### YOUR OBJECTIVE
Return each line of the records below that contains the word "scroll".

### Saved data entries
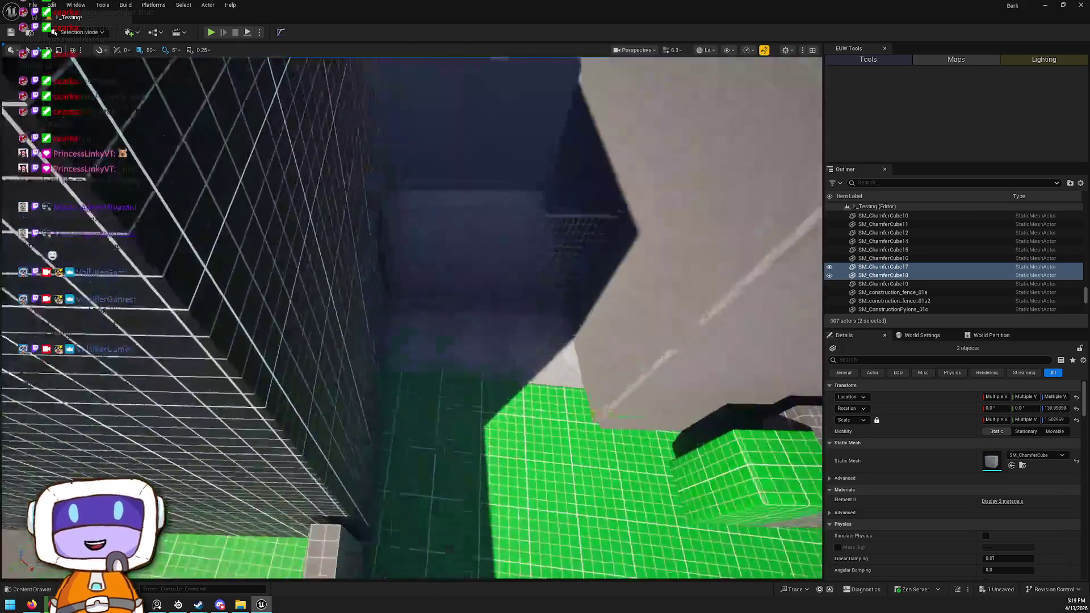
scroll(411, 318, "down", 8)
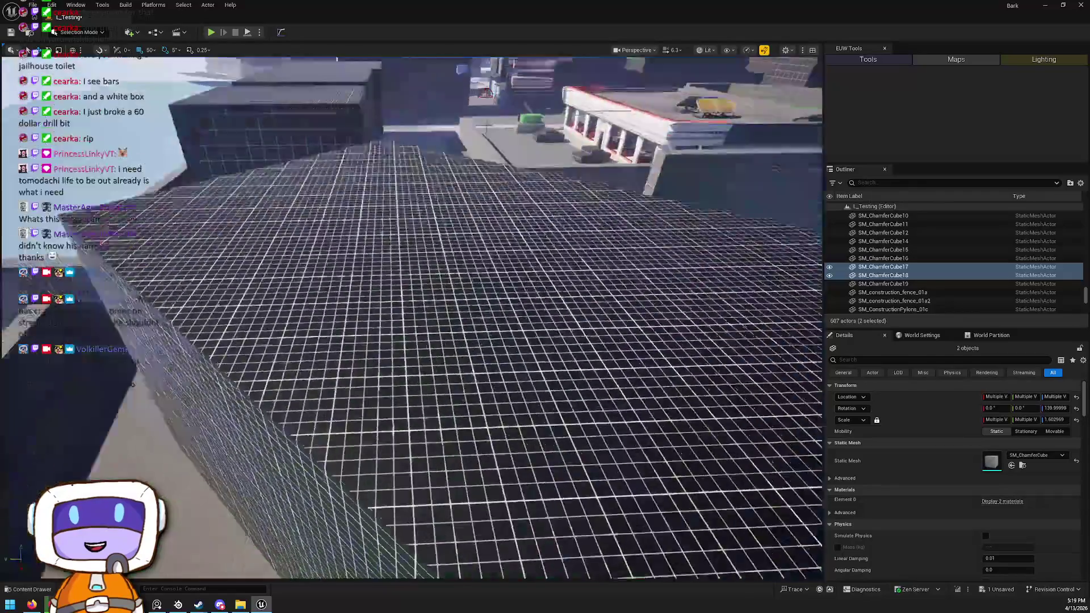
scroll(435, 261, "up", 2)
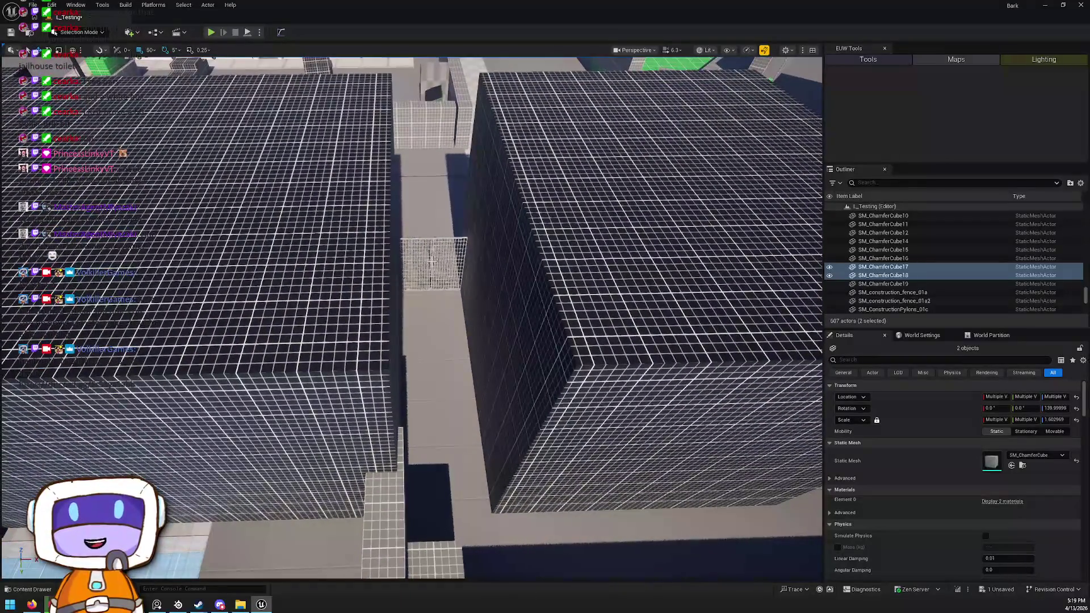
left_click(25, 589)
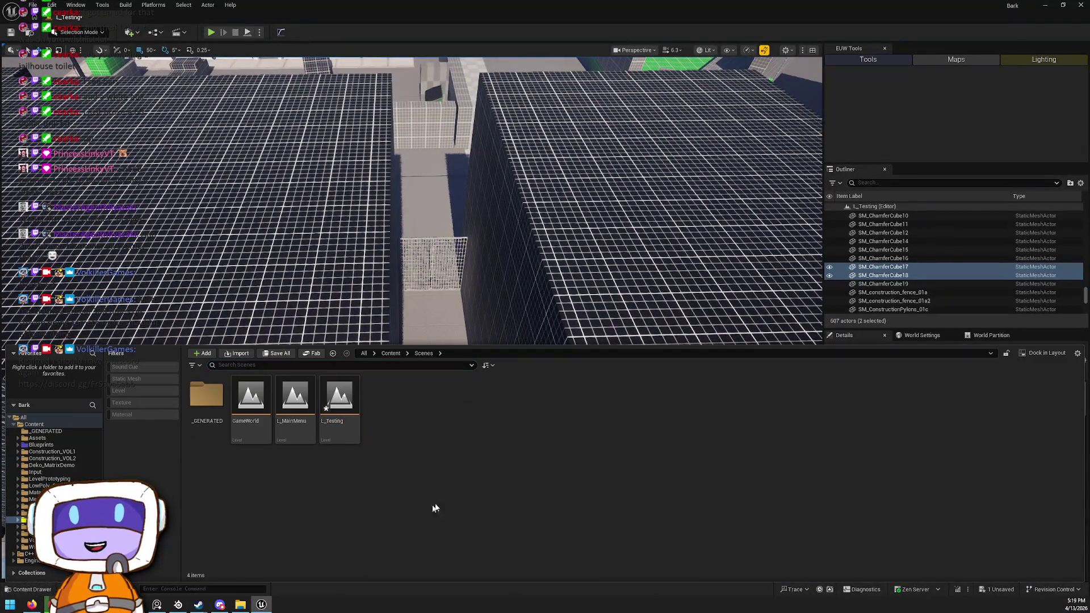
left_click(52, 5)
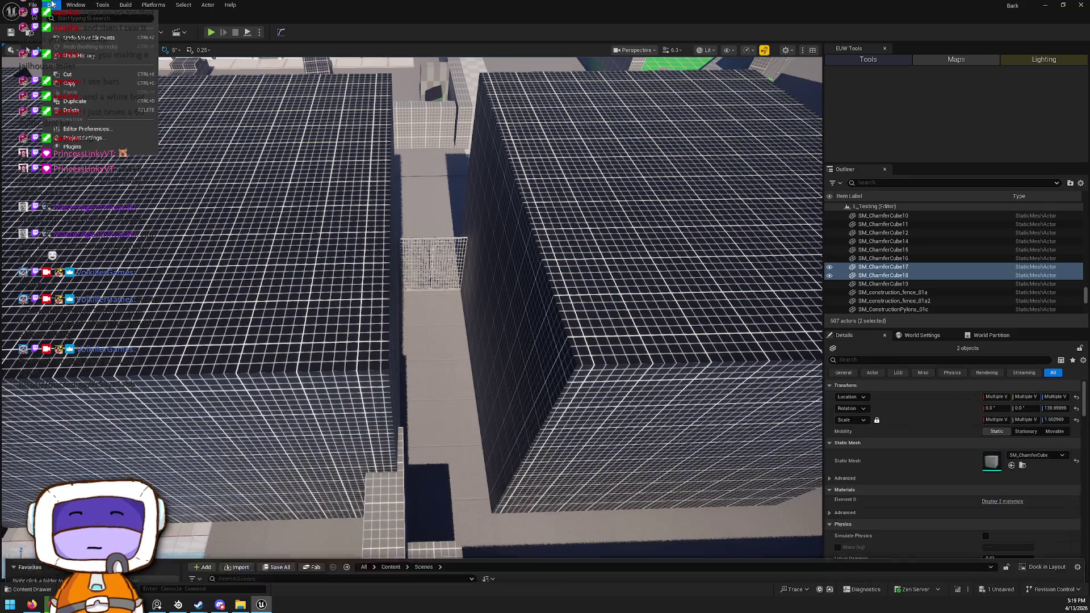
left_click(90, 136)
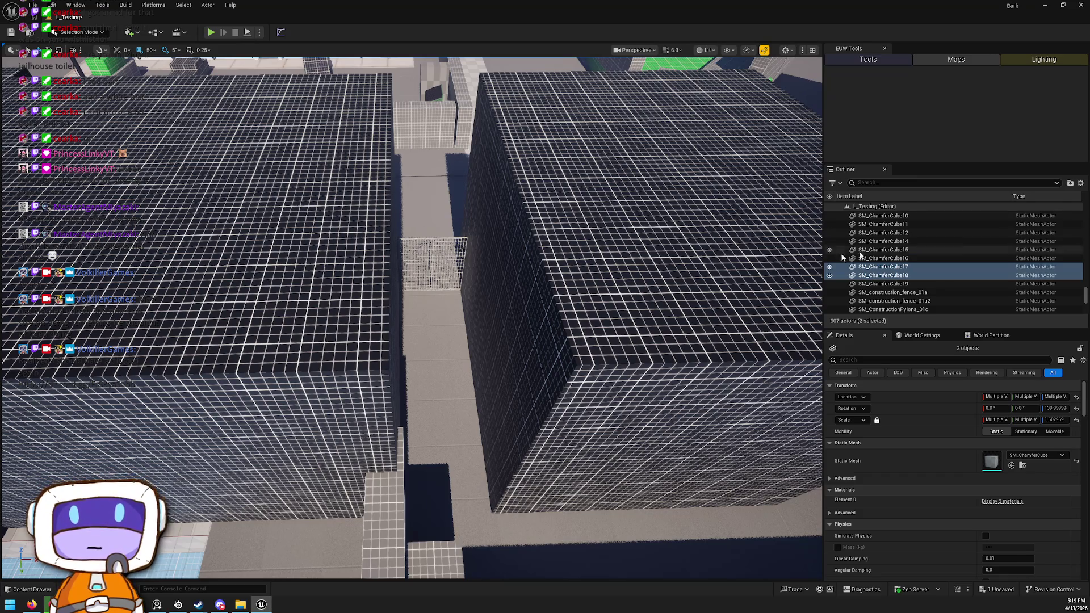
key("ctrl+space")
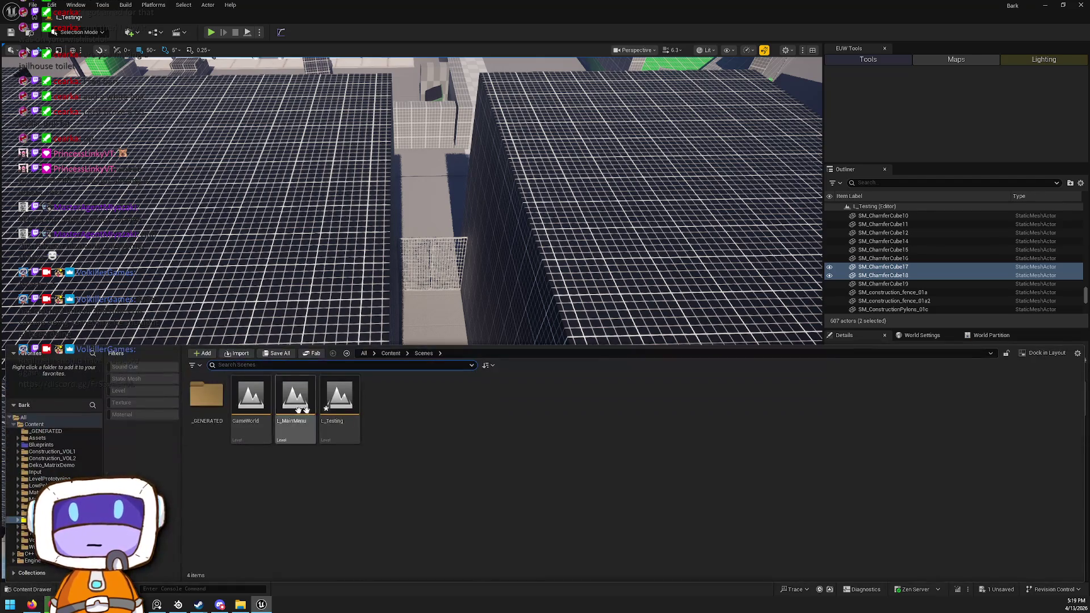
left_click(41, 445)
left_click(312, 412)
double_click(295, 400)
key("ctrl+space")
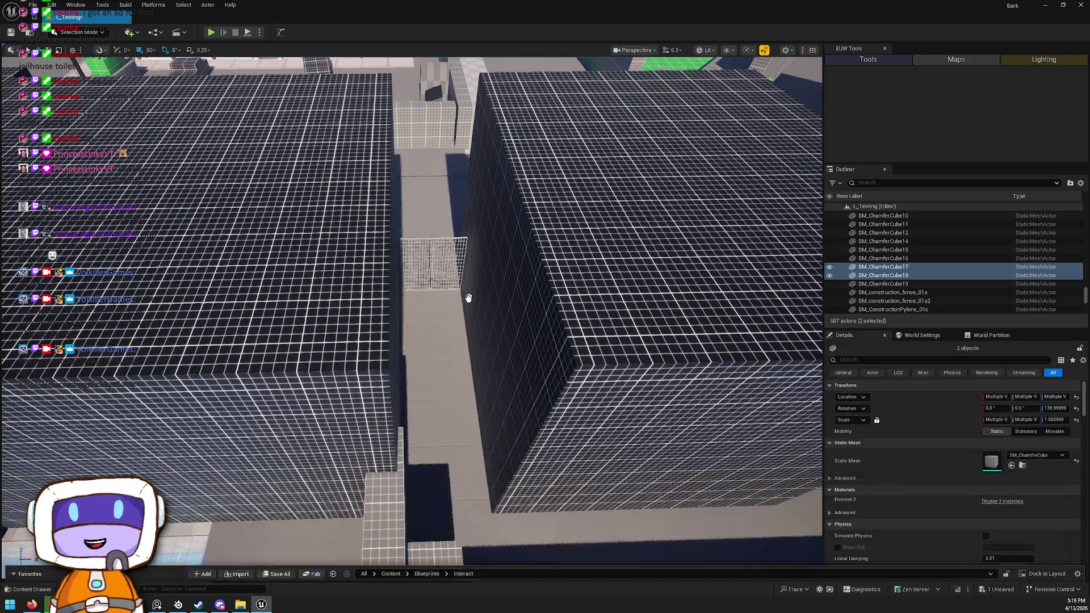
left_click_drag(432, 314, 441, 330)
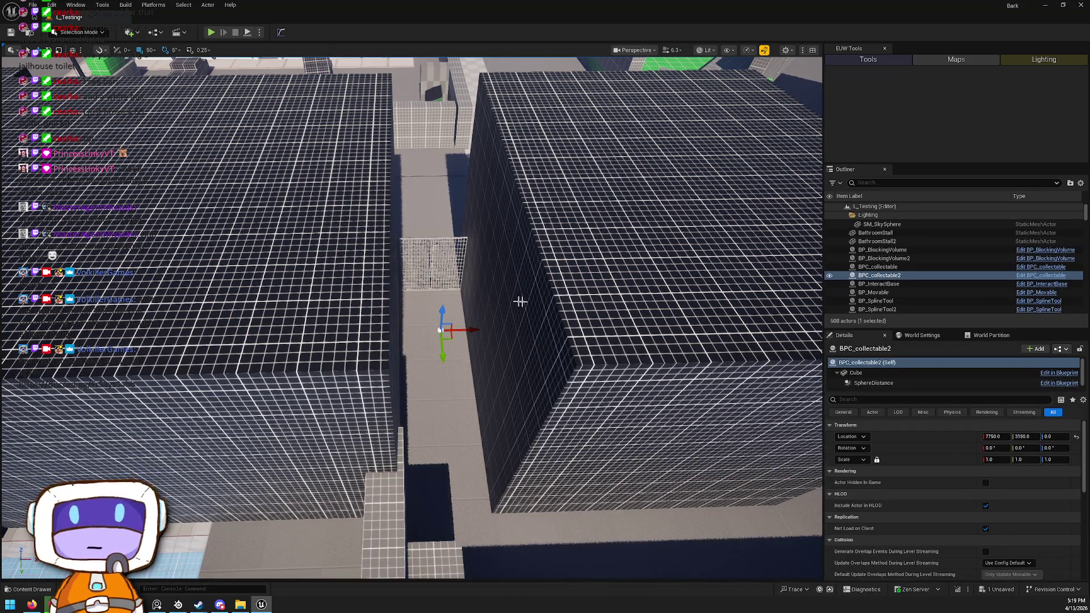
key("ctrl+z")
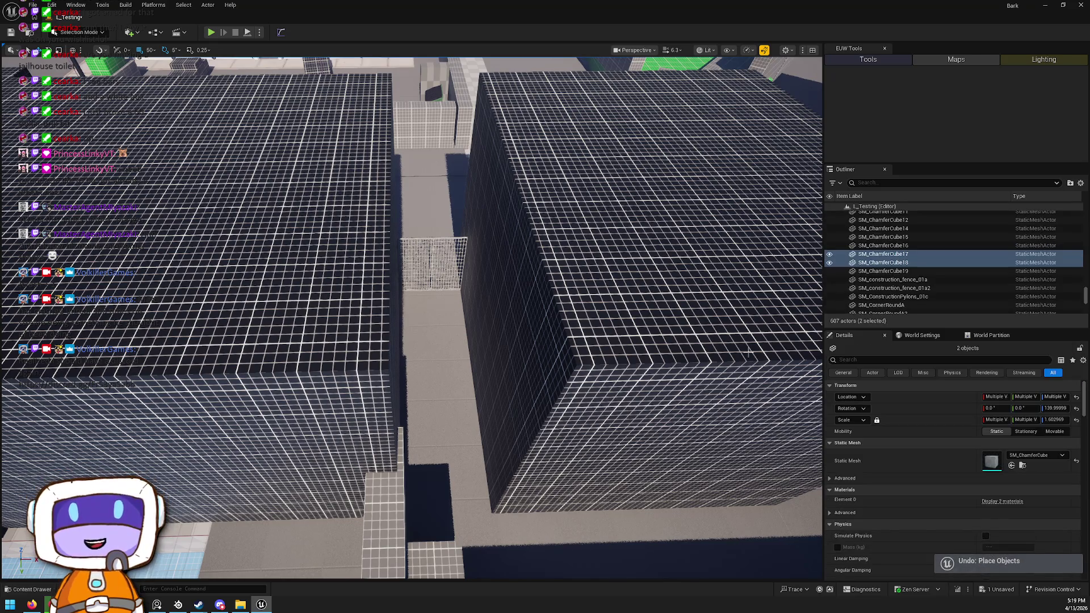
key("ctrl+space")
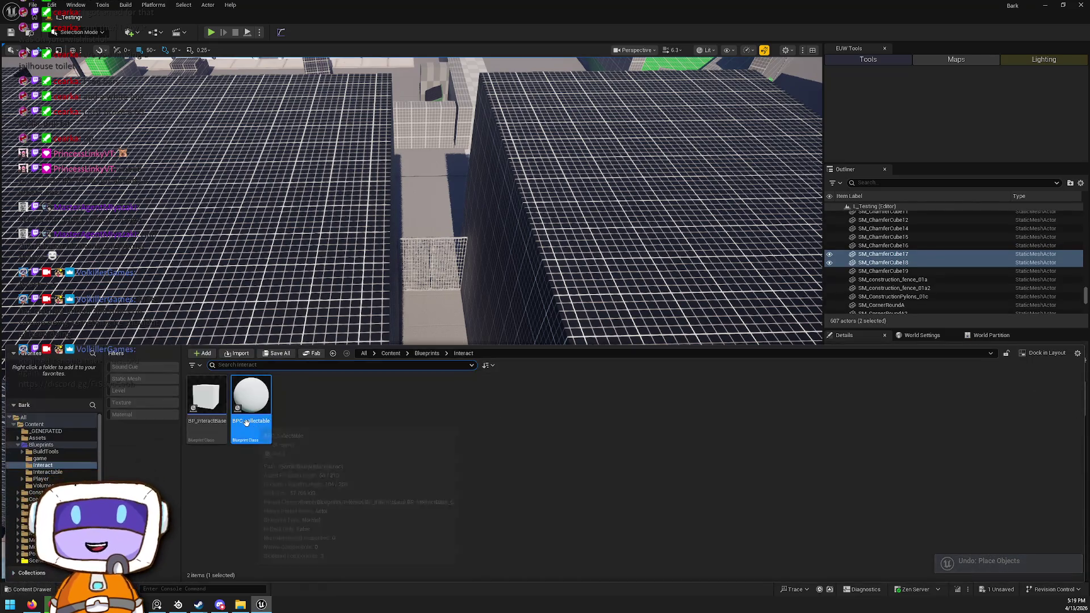
key("ctrl+space")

### EXERCISE SOLUTION
scroll(411, 318, "down", 8)
scroll(435, 261, "up", 2)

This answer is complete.